What we got instead was a $787 billion package that Krugman said, while better than nothing, was woefully inadequate to the task of propping up spending sufficiently to keep the economy moving. 

"The people who understood the problem lacked all conviction, but people who didn't understand a thing were full of intensity," he said, explaining the package's origins.

He said he's further disheartened by the recent focus on the deficit, and the imagined imperative government has to cut its spending. Now, he says, isn't the time for that. Nor were, contrary to prevailing sentiment, large government deficits even a contributor to the recession.

Outside of Greece, Krugman said the affected countries weren't running big deficits when their economies slumped. Furthermore, he said the sheer size of the United States government, and its consequent ability to keep sending Social Security checks and making Medicare payments, contained rather than exacerbated the damage the recession caused.

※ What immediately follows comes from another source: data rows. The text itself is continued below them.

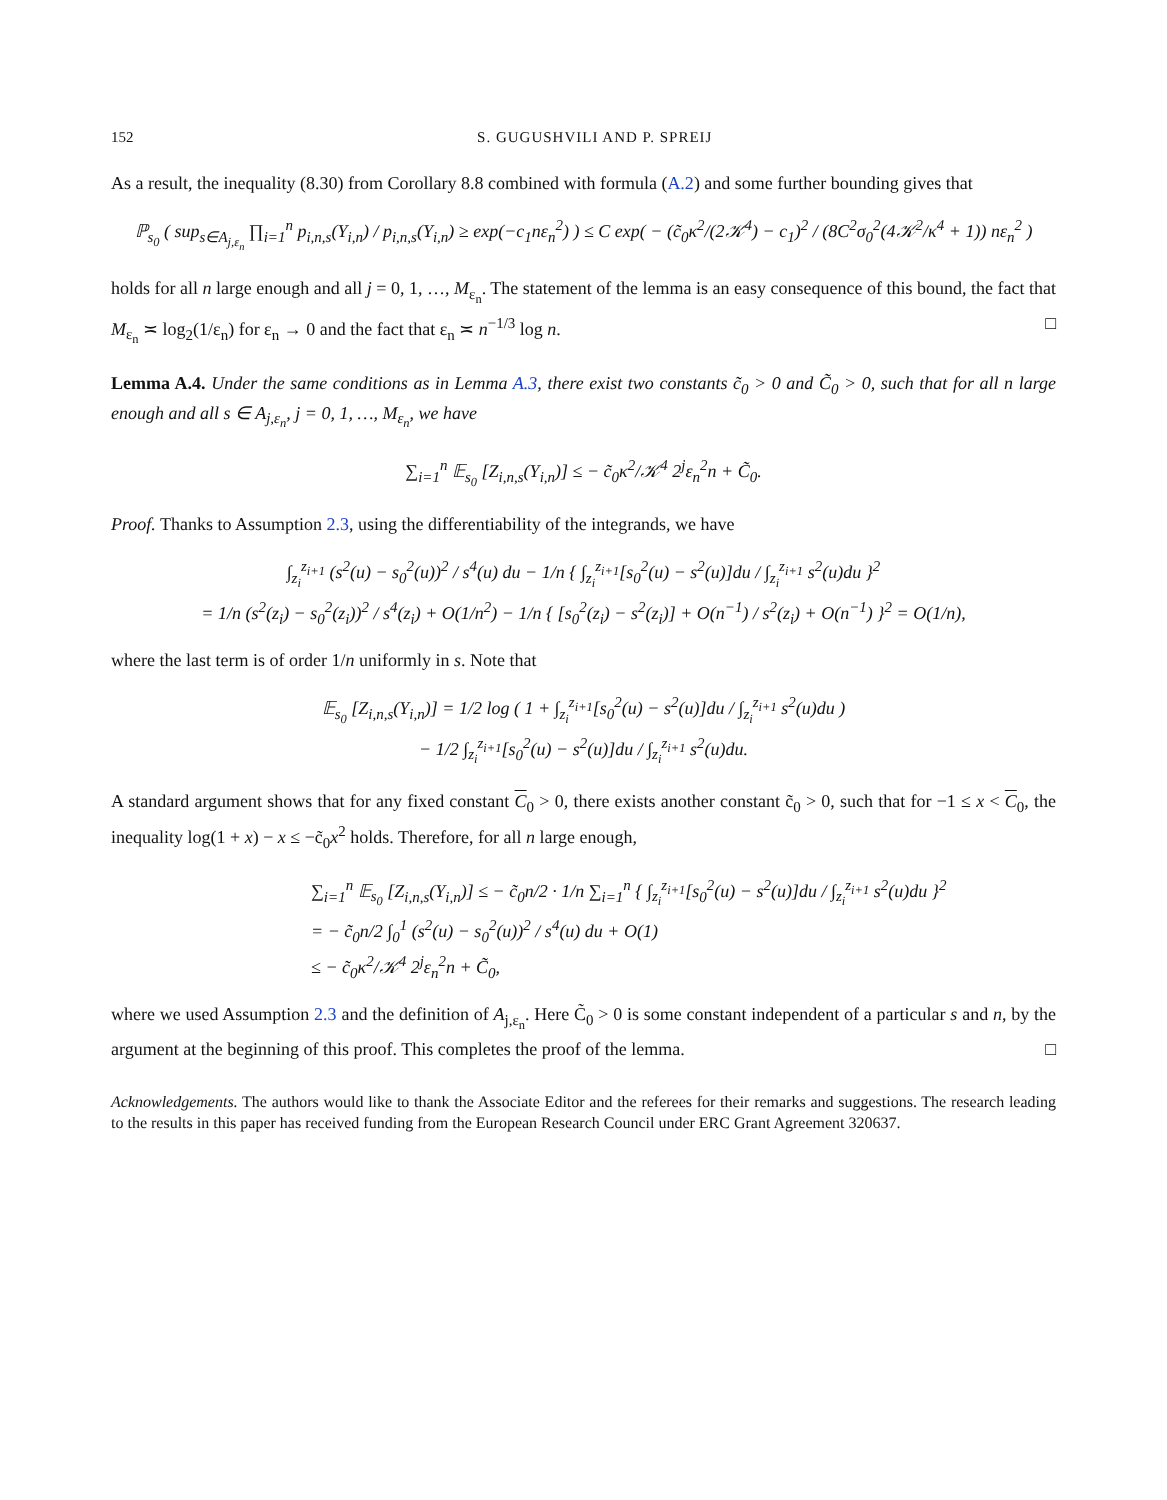152 S. GUGUSHVILI AND P. SPREIJ
As a result, the inequality (8.30) from Corollary 8.8 combined with formula (A.2) and some further bounding gives that
ℙ<sub>s<sub>0</sub></sub> ( sup<sub>s∈A<sub>j,ε<sub>n</sub></sub></sub> ∏<sub>i=1</sub><sup>n</sup> p<sub>i,n,s</sub>(Y<sub>i,n</sub>) / p<sub>i,n,s</sub>(Y<sub>i,n</sub>) ≥ exp(−c<sub>1</sub>nε<sub>n</sub><sup>2</sup>) ) ≤ C exp( − (c̃<sub>0</sub>κ<sup>2</sup>/(2𝒦<sup>4</sup>) − c<sub>1</sub>)<sup>2</sup> / (8C<sup>2</sup>σ<sub>0</sub><sup>2</sup>(4𝒦<sup>2</sup>/κ<sup>4</sup> + 1)) nε<sub>n</sub><sup>2</sup> )
holds for all n large enough and all j = 0, 1, …, M<sub>ε<sub>n</sub></sub>. The statement of the lemma is an easy consequence of this bound, the fact that M<sub>ε<sub>n</sub></sub> ≍ log<sub>2</sub>(1/ε<sub>n</sub>) for ε<sub>n</sub> → 0 and the fact that ε<sub>n</sub> ≍ n<sup>−1/3</sup> log n. □
Lemma A.4. Under the same conditions as in Lemma A.3, there exist two constants c̃<sub>0</sub> > 0 and C̃<sub>0</sub> > 0, such that for all n large enough and all s ∈ A<sub>j,ε<sub>n</sub></sub>, j = 0, 1, …, M<sub>ε<sub>n</sub></sub>, we have
∑<sub>i=1</sub><sup>n</sup> 𝔼<sub>s<sub>0</sub></sub> [Z<sub>i,n,s</sub>(Y<sub>i,n</sub>)] ≤ − c̃<sub>0</sub>κ<sup>2</sup>/𝒦<sup>4</sup> 2<sup>j</sup>ε<sub>n</sub><sup>2</sup>n + C̃<sub>0</sub>.
Proof. Thanks to Assumption 2.3, using the differentiability of the integrands, we have
∫<sub>z<sub>i</sub></sub><sup>z<sub>i+1</sub></sup> (s<sup>2</sup>(u) − s<sub>0</sub><sup>2</sup>(u))<sup>2</sup> / s<sup>4</sup>(u) du − 1/n { ∫<sub>z<sub>i</sub></sub><sup>z<sub>i+1</sub></sup>[s<sub>0</sub><sup>2</sup>(u) − s<sup>2</sup>(u)]du / ∫<sub>z<sub>i</sub></sub><sup>z<sub>i+1</sub></sup> s<sup>2</sup>(u)du }<sup>2</sup>
= 1/n (s<sup>2</sup>(z<sub>i</sub>) − s<sub>0</sub><sup>2</sup>(z<sub>i</sub>))<sup>2</sup> / s<sup>4</sup>(z<sub>i</sub>) + O(1/n<sup>2</sup>) − 1/n { [s<sub>0</sub><sup>2</sup>(z<sub>i</sub>) − s<sup>2</sup>(z<sub>i</sub>)] + O(n<sup>−1</sup>) / s<sup>2</sup>(z<sub>i</sub>) + O(n<sup>−1</sup>) }<sup>2</sup> = O(1/n),
where the last term is of order 1/n uniformly in s. Note that
𝔼<sub>s<sub>0</sub></sub> [Z<sub>i,n,s</sub>(Y<sub>i,n</sub>)] = 1/2 log ( 1 + ∫<sub>z<sub>i</sub></sub><sup>z<sub>i+1</sub></sup>[s<sub>0</sub><sup>2</sup>(u) − s<sup>2</sup>(u)]du / ∫<sub>z<sub>i</sub></sub><sup>z<sub>i+1</sub></sup> s<sup>2</sup>(u)du )
− 1/2 ∫<sub>z<sub>i</sub></sub><sup>z<sub>i+1</sub></sup>[s<sub>0</sub><sup>2</sup>(u) − s<sup>2</sup>(u)]du / ∫<sub>z<sub>i</sub></sub><sup>z<sub>i+1</sub></sup> s<sup>2</sup>(u)du.
A standard argument shows that for any fixed constant C<sub>0</sub> > 0, there exists another constant c̃<sub>0</sub> > 0, such that for −1 ≤ x < C<sub>0</sub>, the inequality log(1 + x) − x ≤ −c̃<sub>0</sub>x<sup>2</sup> holds. Therefore, for all n large enough,
∑<sub>i=1</sub><sup>n</sup> 𝔼<sub>s<sub>0</sub></sub> [Z<sub>i,n,s</sub>(Y<sub>i,n</sub>)] ≤ − c̃<sub>0</sub>n/2 · 1/n ∑<sub>i=1</sub><sup>n</sup> { ∫<sub>z<sub>i</sub></sub><sup>z<sub>i+1</sub></sup>[s<sub>0</sub><sup>2</sup>(u) − s<sup>2</sup>(u)]du / ∫<sub>z<sub>i</sub></sub><sup>z<sub>i+1</sub></sup> s<sup>2</sup>(u)du }<sup>2</sup>
= − c̃<sub>0</sub>n/2 ∫<sub>0</sub><sup>1</sup> (s<sup>2</sup>(u) − s<sub>0</sub><sup>2</sup>(u))<sup>2</sup> / s<sup>4</sup>(u) du + O(1)
≤ − c̃<sub>0</sub>κ<sup>2</sup>/𝒦<sup>4</sup> 2<sup>j</sup>ε<sub>n</sub><sup>2</sup>n + C̃<sub>0</sub>,
where we used Assumption 2.3 and the definition of A<sub>j,ε<sub>n</sub></sub>. Here C̃<sub>0</sub> > 0 is some constant independent of a particular s and n, by the argument at the beginning of this proof. This completes the proof of the lemma. □
Acknowledgements. The authors would like to thank the Associate Editor and the referees for their remarks and suggestions. The research leading to the results in this paper has received funding from the European Research Council under ERC Grant Agreement 320637.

Going forward, Krugman thinks that, despite our apparent unwillingness to take necessary action, he's come to think the economy will heal itself.

"It will meet a natural end," he said, maybe within ten years time. His thinking is that we are slowly but surely shrinking household debt, the fundamental cause of the slump, and once that process is complete, spending will return to normal levels and normal employment will be restored.

The likelihood of an eventual recovery doesn't excuse inaction though, he emphasized. Ten years is a long time to be out of a job.

"[It will have] done enormous damage in the process though.. millions of lives will have been blighted," he said.

When it does finally end though, lessons, he hopes, will have been learned. Some have been learned already.

For one, he said, it seems inflationary targets should be raised so the Fed will have more leeway to lower interest rates and combat future slumps.

The most salient lesson though is specific to his field: he said economists need to spend less time researching, and more time teaching. It's ultimately public ignorance of the nature of the recession that enabled the inaction that allowed it to flourish.

In the near term though, Krugman admitted there are not many options for even the educated segments of the public to coalesce behind.

"In the immediate policy fight, we are not going to have good policies. They could be bad, or they could be very bad."

"And I'll be fighting for bad policies," he promised.